We were wondering what to do when we were commandeered to take a message down that precipitous hill of Ciry to some cavalry. It was now quite dark and still raining. We had no carbide, and my carburetter had jibbed, so we decided to stop at Ciry for the night. At the inn we found many drinks—particularly some wonderful cherry brandy—and a friendly motor-cyclist who told us of a billet that an officer was probably going to leave. We went there. Our host was an old soldier, so, after his wife had hung up what clothes we dared take off to dry by a red-hot stove, he gave us some supper of stewed game and red wine, then made us cunning beds with straw, pillows, and blankets. Too tired to thank him we dropped asleep.
That, though we did not know it then, was the last night of our little Odyssey. We had been advancing or retiring without a break since my tragic farewell to Nadine. We had been riding all day and often all night. But those were heroic days, and now as I write this in our comfortable slack winter quarters, I must confess—I would give anything to have them all over again. Now we motor-cyclists are middle-aged warriors. Adventures are work. Experiences are a routine. Then, let’s be sentimental, we were young.
[Illustration: THE AISNE (SOISSONS TO VAILLY)]
CHAPTER VII.
THE BATTLE OF THE AISNE.
I’m going to start by giving you an account of what we thought of the military situation during the great marches and the battle of the Aisne—for my own use. What happened we shall be able to look up afterwards in some lumbersome old history, should we forget, but, unless I get down quickly what we thought, it will disappear in after-knowledge.
You will remember how the night we arrived on the Aisne Huggie and I stretched ourselves on a sand-heap at the side of the road—just above Ciry—and watched dim columns of Germans crawling like grey worms up the slopes the other side of the valley. We were certain that the old Division was still in hot cry on the heels of a rapidly retreating foe. News came—I don’t know how: you never do—that our transport and ammunition were being delayed by the fearsome and lamentable state of the roads. But the cavalry was pushing on ahead, and tired infantry were stumbling in extended order through the soaked fields on either side of us. There was hard gunnery well into the red dusk. Right down the valley came the thunder of it, and we began to realise that divisions, perhaps even corps, had come up on either flank.

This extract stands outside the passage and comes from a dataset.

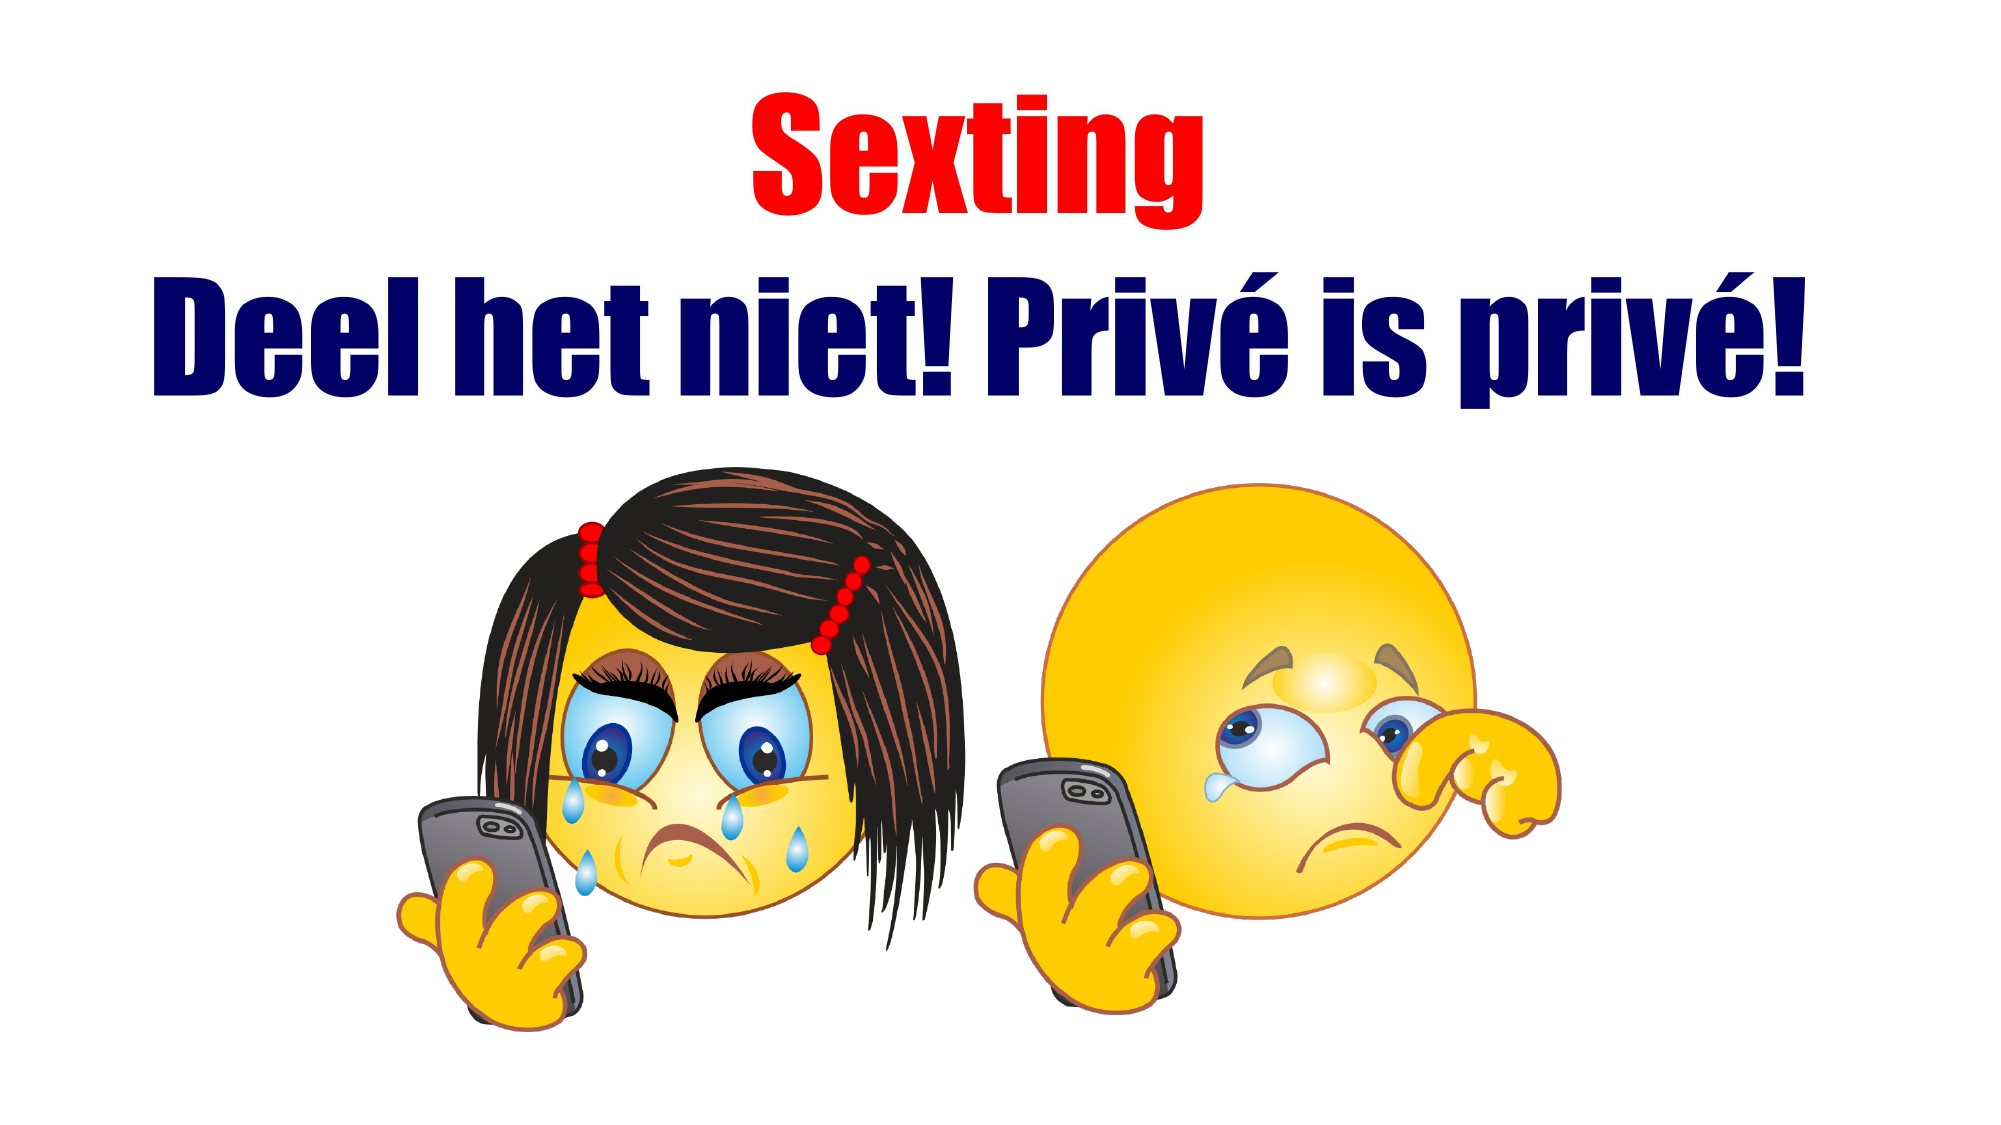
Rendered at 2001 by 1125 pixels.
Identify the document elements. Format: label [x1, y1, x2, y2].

picture [154, 92, 1805, 409]
picture [396, 467, 1562, 1032]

The ancient captain of cuirassiers, who had hauled me out of my shrine into the rain that afternoon, made me understand there was a great and unknown number of French on our left. From the Order before the Marne I had learnt that a French Army had turned the German right, but the first news I had had of French on our own right was when one staff-officer said in front of me that the French away to the east had been held up. That was at Doue.